**Data provided:**
--------------------

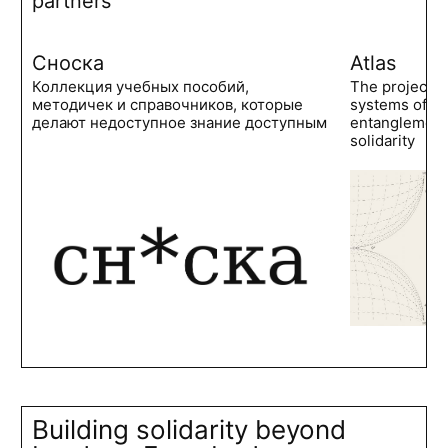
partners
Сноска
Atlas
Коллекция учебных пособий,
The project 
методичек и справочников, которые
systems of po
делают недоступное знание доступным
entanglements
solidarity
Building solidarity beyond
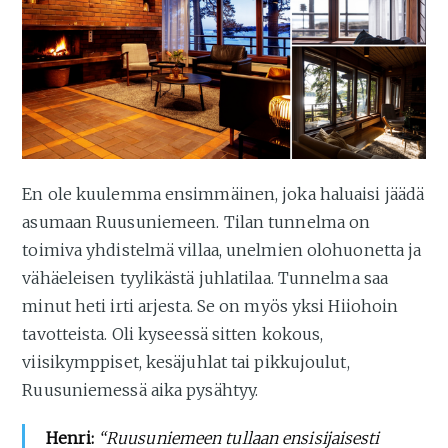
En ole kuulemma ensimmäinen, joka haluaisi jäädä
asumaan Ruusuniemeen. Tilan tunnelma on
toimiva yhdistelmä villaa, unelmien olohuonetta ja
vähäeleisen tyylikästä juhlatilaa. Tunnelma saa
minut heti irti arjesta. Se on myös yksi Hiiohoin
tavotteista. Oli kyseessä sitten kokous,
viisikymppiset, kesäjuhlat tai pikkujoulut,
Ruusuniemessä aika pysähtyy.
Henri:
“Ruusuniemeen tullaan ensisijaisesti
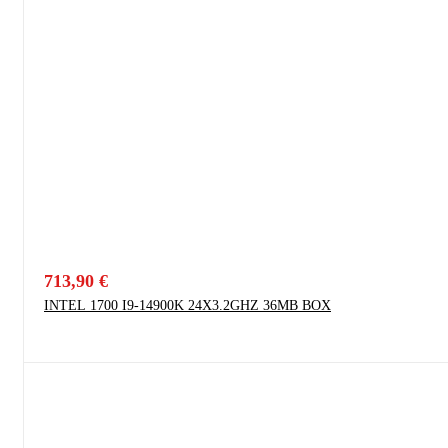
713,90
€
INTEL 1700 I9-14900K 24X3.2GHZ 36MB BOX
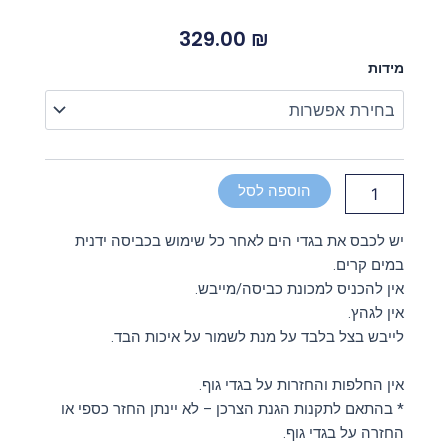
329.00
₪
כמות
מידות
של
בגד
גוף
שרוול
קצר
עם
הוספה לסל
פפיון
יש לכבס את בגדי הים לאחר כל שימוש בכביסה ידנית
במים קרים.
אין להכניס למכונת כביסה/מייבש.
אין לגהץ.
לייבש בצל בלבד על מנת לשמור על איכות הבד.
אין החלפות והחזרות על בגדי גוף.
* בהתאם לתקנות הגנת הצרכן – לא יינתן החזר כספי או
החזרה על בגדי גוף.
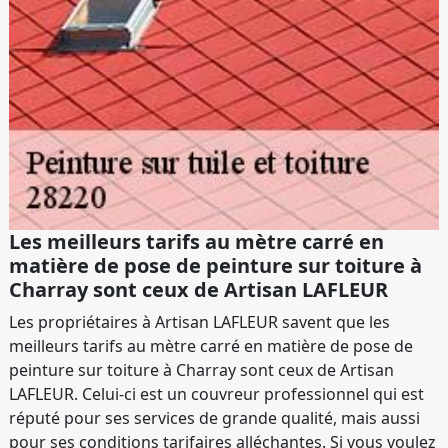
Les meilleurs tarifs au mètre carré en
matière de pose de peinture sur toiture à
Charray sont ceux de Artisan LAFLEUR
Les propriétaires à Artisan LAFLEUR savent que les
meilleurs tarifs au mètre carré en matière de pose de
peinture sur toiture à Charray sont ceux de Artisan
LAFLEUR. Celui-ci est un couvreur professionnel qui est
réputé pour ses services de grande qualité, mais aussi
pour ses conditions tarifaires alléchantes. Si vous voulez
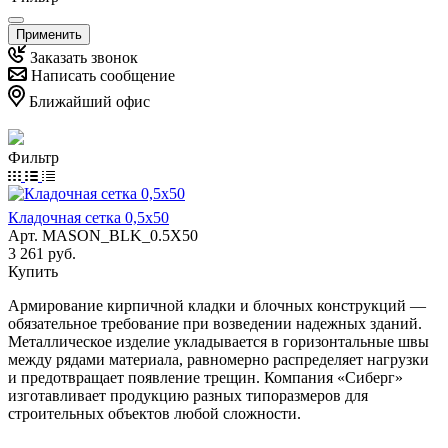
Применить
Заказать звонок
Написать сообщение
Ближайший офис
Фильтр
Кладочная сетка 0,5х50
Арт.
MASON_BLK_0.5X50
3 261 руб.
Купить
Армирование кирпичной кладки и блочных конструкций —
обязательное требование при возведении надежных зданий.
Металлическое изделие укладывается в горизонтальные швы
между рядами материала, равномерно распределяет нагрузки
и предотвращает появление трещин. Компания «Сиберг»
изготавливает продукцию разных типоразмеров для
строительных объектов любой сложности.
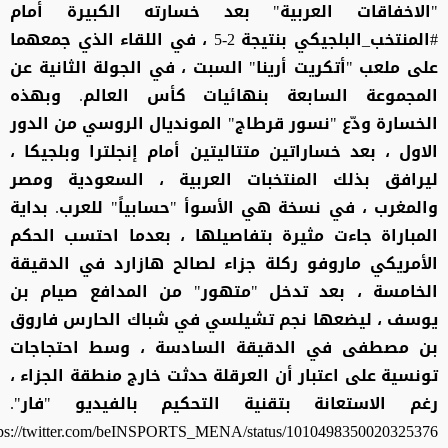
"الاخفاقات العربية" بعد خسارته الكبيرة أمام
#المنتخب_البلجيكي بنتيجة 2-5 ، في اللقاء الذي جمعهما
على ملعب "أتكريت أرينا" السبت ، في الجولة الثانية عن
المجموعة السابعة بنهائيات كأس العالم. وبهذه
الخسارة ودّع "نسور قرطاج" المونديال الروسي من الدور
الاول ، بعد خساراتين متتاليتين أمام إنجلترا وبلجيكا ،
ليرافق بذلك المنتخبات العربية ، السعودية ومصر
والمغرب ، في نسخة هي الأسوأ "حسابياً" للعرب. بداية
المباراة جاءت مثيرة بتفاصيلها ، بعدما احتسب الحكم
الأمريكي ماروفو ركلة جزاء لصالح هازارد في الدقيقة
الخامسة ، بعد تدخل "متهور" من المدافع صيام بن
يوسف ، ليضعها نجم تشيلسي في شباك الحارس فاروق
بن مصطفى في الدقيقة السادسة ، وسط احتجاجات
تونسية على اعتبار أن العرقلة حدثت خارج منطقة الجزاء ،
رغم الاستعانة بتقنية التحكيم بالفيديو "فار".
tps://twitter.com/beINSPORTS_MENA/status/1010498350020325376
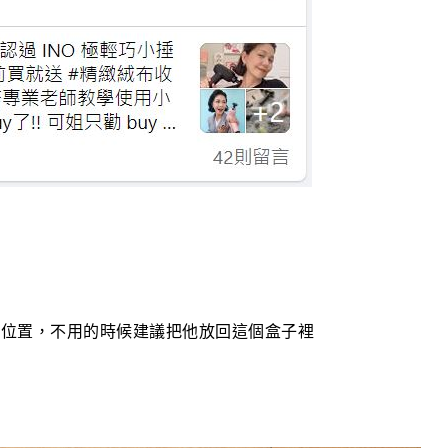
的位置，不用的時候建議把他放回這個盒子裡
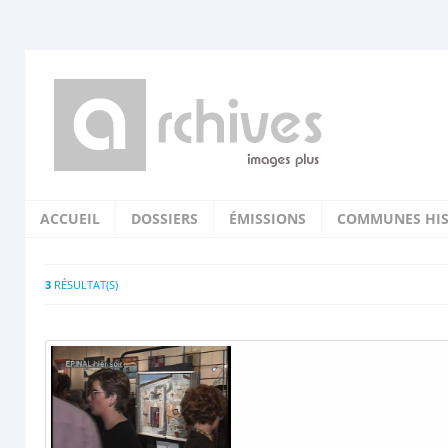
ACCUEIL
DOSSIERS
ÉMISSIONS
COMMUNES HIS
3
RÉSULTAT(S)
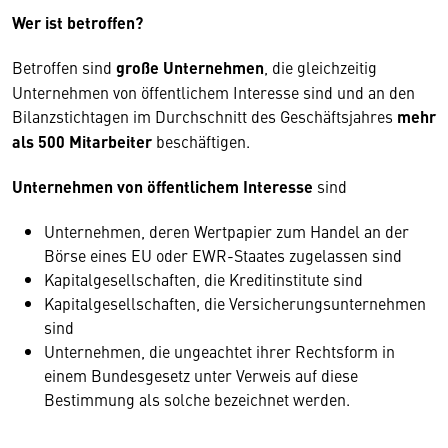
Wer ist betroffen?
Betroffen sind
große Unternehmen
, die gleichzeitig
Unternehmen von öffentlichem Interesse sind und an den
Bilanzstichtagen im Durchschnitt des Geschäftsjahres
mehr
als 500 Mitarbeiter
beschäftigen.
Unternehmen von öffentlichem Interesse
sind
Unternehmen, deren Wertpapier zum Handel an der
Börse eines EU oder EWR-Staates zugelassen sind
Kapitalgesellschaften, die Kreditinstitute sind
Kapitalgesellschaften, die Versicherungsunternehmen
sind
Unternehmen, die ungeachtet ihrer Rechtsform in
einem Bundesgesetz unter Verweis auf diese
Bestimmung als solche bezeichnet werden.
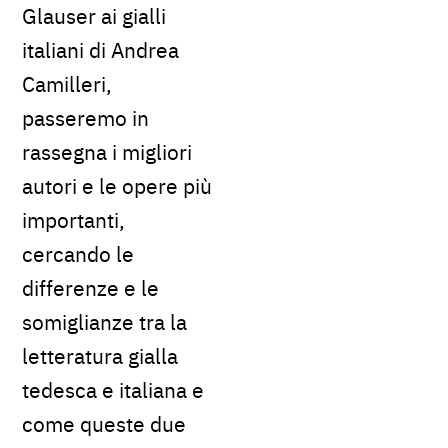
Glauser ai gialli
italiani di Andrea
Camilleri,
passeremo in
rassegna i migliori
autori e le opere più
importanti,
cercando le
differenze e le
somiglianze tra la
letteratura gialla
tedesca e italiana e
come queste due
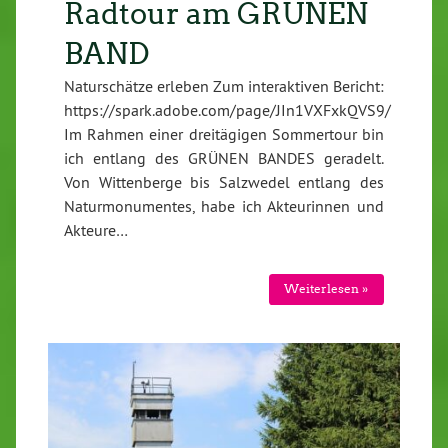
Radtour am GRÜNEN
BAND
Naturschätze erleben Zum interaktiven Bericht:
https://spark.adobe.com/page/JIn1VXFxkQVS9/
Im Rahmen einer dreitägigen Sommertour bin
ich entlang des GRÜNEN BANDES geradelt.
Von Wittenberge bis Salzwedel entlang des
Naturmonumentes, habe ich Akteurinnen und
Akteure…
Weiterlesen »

--------------------

**Problem statement:** In the reply, give again exactly the lines from the beginning of the entries above through the line with "vähäeleisen tyylikästä juhlatilaa."; pictures stay out.

**Result of this exercise:**
partners
Сноска
Atlas
Коллекция учебных пособий,
The project 
методичек и справочников, которые
systems of po
делают недоступное знание доступным
entanglements
solidarity
Building solidarity beyond
En ole kuulemma ensimmäinen, joka haluaisi jäädä
asumaan Ruusuniemeen. Tilan tunnelma on
toimiva yhdistelmä villaa, unelmien olohuonetta ja
vähäeleisen tyylikästä juhlatilaa. Tunnelma saa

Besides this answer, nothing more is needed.